Matt characterizes Big Daddy as…

more comprehensive (by far, in my opinion) than the previous crawl/index.

Yet, Big Daddy refuses to index certain sites in their entirety based upon how many and what type of links they have. How is this more comprehensive?

I’m rather frustrated about reading how the Big Daddy timeline and functionality has proceeded as expected, as I watch pages that show up in the regular index one day and the supplemental index the next. Back in the regular index and then back into the supplemental index again. Is this how Big Daddy is supposed to work?

Matt’s synopsis…

CrankyDave, the supplemental results are typically refreshed less often than the main results. If your page is showing up as supplemental one day and then as a regular result the next, the most likely explanation is that your page is near the crawl fringe. When it’s in the main results, we’ll show that url. If we didn’t crawl the url to show in the main results, then you’ll often see an earlier version that we crawled in the supplemental results. Hope that helps explain things. BTW, CrankyDave, your site seems like an example of one of those sites that might have been crawled more before because of link exchanges. I picked five at random and they were all just traded links. Google is less likely to give those links as much weight now. That’s the simple explanation for why we don’t crawl you as deeply, in my opinion.

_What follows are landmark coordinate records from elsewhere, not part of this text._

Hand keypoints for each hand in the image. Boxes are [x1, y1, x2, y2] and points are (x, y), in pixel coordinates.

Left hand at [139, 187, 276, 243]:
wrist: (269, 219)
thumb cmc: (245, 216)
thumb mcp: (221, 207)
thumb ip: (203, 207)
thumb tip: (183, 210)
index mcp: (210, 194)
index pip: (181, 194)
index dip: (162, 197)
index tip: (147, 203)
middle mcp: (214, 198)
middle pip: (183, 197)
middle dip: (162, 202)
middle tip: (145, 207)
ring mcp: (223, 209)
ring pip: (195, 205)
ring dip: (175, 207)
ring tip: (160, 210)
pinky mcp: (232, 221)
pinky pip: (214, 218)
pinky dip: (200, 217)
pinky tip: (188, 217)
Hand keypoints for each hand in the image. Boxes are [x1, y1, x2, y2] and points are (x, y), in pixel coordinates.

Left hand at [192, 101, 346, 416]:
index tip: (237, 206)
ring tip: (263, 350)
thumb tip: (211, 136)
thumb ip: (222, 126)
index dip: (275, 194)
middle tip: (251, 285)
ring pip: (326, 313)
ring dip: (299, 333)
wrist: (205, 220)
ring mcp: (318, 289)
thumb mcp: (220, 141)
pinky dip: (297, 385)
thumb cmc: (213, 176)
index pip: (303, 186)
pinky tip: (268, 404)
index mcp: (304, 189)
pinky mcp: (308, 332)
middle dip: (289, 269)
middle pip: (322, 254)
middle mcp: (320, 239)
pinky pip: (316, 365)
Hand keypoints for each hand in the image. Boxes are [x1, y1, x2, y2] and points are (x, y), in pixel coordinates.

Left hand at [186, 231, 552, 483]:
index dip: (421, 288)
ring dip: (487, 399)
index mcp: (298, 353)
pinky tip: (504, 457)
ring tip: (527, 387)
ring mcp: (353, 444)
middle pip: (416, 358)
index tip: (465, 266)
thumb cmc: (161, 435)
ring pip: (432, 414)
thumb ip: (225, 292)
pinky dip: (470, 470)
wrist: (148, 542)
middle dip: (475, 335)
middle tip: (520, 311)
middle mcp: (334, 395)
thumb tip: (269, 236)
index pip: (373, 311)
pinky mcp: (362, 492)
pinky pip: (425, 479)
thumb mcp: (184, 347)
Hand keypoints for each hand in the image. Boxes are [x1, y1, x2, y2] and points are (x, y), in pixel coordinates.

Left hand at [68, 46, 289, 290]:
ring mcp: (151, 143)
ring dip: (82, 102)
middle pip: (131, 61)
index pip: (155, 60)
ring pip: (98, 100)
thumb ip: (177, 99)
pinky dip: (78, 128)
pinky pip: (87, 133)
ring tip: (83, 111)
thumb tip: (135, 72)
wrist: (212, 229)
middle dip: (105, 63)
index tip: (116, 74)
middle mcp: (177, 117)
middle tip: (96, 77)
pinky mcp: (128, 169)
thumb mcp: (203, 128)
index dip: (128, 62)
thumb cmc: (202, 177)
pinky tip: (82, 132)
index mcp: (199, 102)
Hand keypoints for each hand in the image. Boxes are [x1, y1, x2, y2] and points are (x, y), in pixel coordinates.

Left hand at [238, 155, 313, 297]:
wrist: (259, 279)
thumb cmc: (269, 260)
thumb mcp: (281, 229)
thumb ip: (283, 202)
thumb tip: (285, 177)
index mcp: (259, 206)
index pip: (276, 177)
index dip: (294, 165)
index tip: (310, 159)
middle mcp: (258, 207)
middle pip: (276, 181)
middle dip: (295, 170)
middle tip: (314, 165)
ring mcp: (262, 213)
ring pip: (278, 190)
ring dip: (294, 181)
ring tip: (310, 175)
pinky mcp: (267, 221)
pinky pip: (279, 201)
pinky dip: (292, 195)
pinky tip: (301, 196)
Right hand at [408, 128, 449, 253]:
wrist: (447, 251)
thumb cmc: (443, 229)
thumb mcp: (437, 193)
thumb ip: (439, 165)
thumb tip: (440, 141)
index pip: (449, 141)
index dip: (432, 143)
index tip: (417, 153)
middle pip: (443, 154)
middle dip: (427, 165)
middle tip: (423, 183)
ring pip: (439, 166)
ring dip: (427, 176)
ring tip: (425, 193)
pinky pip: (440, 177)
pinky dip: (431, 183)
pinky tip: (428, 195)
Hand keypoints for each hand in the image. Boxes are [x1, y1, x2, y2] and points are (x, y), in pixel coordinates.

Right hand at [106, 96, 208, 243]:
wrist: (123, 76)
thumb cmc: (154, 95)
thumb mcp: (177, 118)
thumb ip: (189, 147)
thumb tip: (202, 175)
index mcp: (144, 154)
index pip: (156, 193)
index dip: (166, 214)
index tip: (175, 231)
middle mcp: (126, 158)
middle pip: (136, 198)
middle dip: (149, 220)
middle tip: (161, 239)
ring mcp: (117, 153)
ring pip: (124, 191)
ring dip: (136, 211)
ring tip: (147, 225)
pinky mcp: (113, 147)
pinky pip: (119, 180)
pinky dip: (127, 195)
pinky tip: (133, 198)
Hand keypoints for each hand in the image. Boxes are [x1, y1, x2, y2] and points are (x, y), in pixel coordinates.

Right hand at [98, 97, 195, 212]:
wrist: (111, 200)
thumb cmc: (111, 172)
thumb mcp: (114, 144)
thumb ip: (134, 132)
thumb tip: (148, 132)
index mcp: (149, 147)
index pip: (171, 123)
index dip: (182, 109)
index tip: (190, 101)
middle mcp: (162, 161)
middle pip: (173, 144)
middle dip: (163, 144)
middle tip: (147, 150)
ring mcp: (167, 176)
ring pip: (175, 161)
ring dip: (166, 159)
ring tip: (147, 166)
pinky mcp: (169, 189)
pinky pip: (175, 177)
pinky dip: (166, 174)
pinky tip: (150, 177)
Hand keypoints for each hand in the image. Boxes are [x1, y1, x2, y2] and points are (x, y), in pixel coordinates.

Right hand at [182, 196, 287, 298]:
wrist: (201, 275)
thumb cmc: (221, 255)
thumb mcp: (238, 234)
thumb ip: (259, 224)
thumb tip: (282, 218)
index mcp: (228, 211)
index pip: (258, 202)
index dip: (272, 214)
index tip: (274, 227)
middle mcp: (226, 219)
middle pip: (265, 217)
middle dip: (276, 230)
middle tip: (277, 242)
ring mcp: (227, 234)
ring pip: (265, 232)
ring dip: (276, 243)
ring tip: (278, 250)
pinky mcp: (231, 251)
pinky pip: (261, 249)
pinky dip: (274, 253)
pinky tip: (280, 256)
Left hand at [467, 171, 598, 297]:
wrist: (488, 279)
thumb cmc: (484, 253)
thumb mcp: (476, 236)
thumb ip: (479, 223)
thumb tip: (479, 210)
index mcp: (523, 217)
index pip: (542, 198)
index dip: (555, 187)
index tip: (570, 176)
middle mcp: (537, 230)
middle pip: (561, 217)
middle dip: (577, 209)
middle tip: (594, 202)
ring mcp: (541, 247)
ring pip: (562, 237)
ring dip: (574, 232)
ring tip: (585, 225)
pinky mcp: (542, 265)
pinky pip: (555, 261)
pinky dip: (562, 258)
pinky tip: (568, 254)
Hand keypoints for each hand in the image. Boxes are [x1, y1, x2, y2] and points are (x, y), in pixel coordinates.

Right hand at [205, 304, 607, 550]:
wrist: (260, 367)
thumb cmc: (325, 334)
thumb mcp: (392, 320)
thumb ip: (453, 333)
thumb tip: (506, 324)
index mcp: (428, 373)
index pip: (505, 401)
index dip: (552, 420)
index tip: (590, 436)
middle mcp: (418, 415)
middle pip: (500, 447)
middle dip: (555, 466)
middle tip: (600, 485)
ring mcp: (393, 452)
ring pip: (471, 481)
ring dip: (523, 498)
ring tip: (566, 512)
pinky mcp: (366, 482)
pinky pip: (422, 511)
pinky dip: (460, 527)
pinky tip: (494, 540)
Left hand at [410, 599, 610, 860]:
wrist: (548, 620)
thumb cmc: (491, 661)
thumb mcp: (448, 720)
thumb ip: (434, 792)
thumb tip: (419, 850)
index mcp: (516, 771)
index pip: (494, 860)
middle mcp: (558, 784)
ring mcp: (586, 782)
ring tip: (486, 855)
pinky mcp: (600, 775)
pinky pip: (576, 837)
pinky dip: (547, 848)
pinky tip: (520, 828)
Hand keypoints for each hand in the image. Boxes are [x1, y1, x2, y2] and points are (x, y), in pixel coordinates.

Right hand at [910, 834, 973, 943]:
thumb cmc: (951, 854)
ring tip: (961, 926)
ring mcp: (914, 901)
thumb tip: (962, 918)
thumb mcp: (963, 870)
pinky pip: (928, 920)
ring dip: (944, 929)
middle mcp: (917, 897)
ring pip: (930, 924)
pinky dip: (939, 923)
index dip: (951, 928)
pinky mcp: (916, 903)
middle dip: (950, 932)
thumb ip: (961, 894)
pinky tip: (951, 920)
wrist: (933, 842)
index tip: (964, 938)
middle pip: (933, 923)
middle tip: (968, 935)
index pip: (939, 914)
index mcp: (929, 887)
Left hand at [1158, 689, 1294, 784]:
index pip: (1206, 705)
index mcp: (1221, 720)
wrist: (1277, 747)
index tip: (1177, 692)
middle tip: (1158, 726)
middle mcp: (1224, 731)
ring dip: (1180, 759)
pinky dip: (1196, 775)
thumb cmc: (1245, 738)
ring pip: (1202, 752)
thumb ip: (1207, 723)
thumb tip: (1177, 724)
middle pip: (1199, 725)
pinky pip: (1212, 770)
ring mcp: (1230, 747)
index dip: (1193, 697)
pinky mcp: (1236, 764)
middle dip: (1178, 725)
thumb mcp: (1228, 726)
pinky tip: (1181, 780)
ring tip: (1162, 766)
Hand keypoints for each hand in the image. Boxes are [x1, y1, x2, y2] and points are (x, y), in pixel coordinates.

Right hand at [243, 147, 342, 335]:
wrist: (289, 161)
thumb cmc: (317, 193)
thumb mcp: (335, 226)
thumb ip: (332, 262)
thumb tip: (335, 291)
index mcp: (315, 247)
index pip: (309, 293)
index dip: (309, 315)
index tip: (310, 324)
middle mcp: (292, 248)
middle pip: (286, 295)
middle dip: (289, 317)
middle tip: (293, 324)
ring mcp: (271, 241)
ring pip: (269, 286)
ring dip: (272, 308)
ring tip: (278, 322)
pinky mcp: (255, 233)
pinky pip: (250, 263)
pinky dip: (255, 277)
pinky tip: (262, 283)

What exactly does how often a page is crawled have to do with what index it belongs in? What exactly do links to a site have to do with what index a page belongs in?

Matt went on to say…

I picked five links to the domain at random and they were all reciprocal links. My guess is that’s the cause. I mentioned that example because CrankyDave still has an open road ahead of him; he just needs to concentrate more on quality links instead of things like reciprocal links if he wants to get more pages indexed. (Again, in my opinion. I was just doing a quick/dirty check.)

I see. Sites that choose to exchange links with good, relevant sites will be “punished” by having fewer pages indexed.

And in his opening post, Matt refers to a Health Care directory…

– Some one sent in a health care directory domain. It seems like a fine site, and it’s not linking to anything junky. But it only has six links to the entire domain. With that few links, I can believe that out toward the edge of the crawl, we would index fewer pages.

Let’s see, only 6 links so this site gets “punished” too.

Quite frankly, I don’t find this type crawl/index more comprehensive. I consider “penalizing” sites because they have too few links or happen to exchange links with highly relevant sites, by refusing to index all the pages of the site, a serious regression. One link should be enough to get any site crawled and indexed. How you rank them is another matter altogether. Which incidentally, brings up another question. How can you penalize a site for having too few links or reciprocal links and still pass on the ranking advantage of those links? How exactly does this make sense?

By intentionally penalizing in this manner, Google is forcing webmasters and site owners to force linking just to get their site crawled and indexed. This is lunacy.

PhilC over at the SEO Forum has a terrific perspective on this called The Madness of King Google that’s well worth the read.

Google has decided to deprive searchers and site owners by refusing to index good and useful pages based upon the number and kind of links they have. How is this a good thing?